Monday, August 19, 2013

Egypt Didn't Want This

It sounds ridiculous to have to say it. Of course Egypt didn't want this. No one wants death and violence in the streets. But it does seem that a majority of Egyptians support the military coup that recently removed their first democratically-elected president, when hardly one year ago a majority of Egyptians supported the election of that same president. Or did they? I'm not suggesting nefariousness, I'm not suggesting ballot-stuffing, election fraud, vote buying; nothing like that. No, Morsi won the election completely within the rules. But despite that fact, a majority of Egyptians did not, in fact, support him. The problem was, the rules were incredibly stupid. Un-democratically stupid. Self-defeatingly stupid. And we could shrug and say "I guess that was dumb of Egypt," except that we use the same rules in much of the United States.

The rules for Egypt's 2012 presidential election (and for most seats of the preceding parliamentary election) were simple: plurality, and if no candidate receives a majority, the top-two candidates head to a runoff. Now, there were five candidates who received more than 2% of the vote in the first round of the election. And it is entirely possible—and I would say it's probably—that the first- and second-place candidates were the two least liked candidates of that group, by which I mean, either one would have lost in a runoff election against any of the other three. In other words, in 2012, Egyptians elected their second-least-preferred choice to be their president. In such a revolutionary time, with years of political oppression finally released, and with several vastly different ideas of where to take the country politically, is it even a surprise that such a candidate would be removed less than a year later?

I've constructed a simple example using Yee's Voteline simulator that roughly parallels the results in Egypt. Beginning with Morsi (a Muslim Brotherhood leader and the election winner) on the left, then Abou al-Fotouh (a former leader in the Muslim Brotherhood), followed by Sabahi (a secularist and opponent of the Mubarak regime), Moussa (one time Minister of Foreign Affairs under Mubarak, but also something of a rival of his), and finally Shafik (named Prime Minister by Mubarak on the eve of his expulsion.)

When the middle three candidates are removed, the result mirrors the outcome of the runoff election. It's a very approximate recreation, and I'm not entirely comfortable with Sabahi and Moussa's positions in particular, but there's a rough line from most-recent leader of the Muslim Brotherhood to most-recent member of the Mubarak government, with Sabahi (having not ever been a member of either) in the middle. Now, I'm no expert on Egyptian politics, and a one-dimensional simulation like this must necessarily leave out some details, but I believe my result to be at least illustrative if not entirely accurate. You're more than welcome to play around with Yee's simulator yourself to see if you can find something better.

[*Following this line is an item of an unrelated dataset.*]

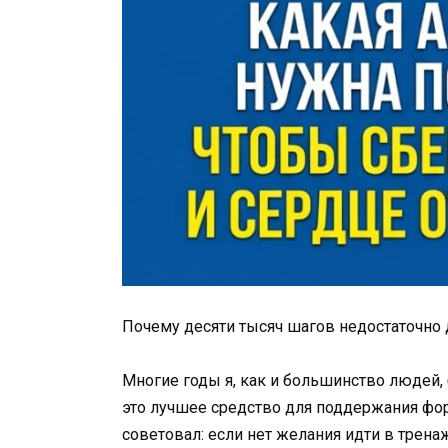
Почему десяти тысяч шагов недостаточно 
Многие годы я, как и большинство людей, 
это лучшее средство для поддержания фо
советовал: если нет желания идти в трена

I found it interesting, while I was reading up on the candidates, that most Egyptians voted for a secularist candidate (Sabahi, Moussa, or Shafik) and also most Egyptians voted for a candidate unaffiliated with Mubarak's government (Sabahi, Abou al-Fotouh, or Morsi) but the runoff election pitted the most-religious candidate against the candidate closest to Mubarak. In other words, the 3rd-5th place candidates split the middle of the electorate, dooming the runoff to extremism. You can also see that most other election methods, including approval voting, Borda count, and any Condorcet method, would all have elected Sabahi (however, this is where I lose some faith in the model, as I think Moussa may have proved to be the true winner under some of those methods, but it would take a multi-dimensional model to see it. A Sabahi/Moussa runoff would have been a good election.) Interestingly, instant runoff voting ends in the same Morsi/Shafik showdown as plurality plus runoff, and ends the same way, further condemning that method.

The moral of the story is: Winning an election, if that election has stupid rules, doesn't necessarily get you the best result. In a developed democracy, we can roll with it, wait four years, and try again. In a high-stakes post-revolutionary environment, getting it wrong this way leads to violence, death, and an irrevocable (if unfair) stain on democracy itself. But democracy didn't fail in Egypt. Democracy didn't kill 600 Egyptians last week. Plurality voting did.

1 comment:

  1. FYI, I'm seeing multiple google hits coming in on the search term "instant runoff voting egypt".

    So if that's what brought you here, let me make this clear: It is most likely that IRV would have elected Morsi, and so led to the exact same outcome.

    There's a slim chance that Sabahi might have edged out Shafik in the penultimate round, and then gone on to defeat Morsi, but I find that to be rather unlikely.

    Sabahi may have been an acceptable (i.e, not violence inducing) result, but there's a good chance that Moussa was the real consensus winner, and he came in FIFTH in the initial voting, so there's no way that IRV would ever choose him.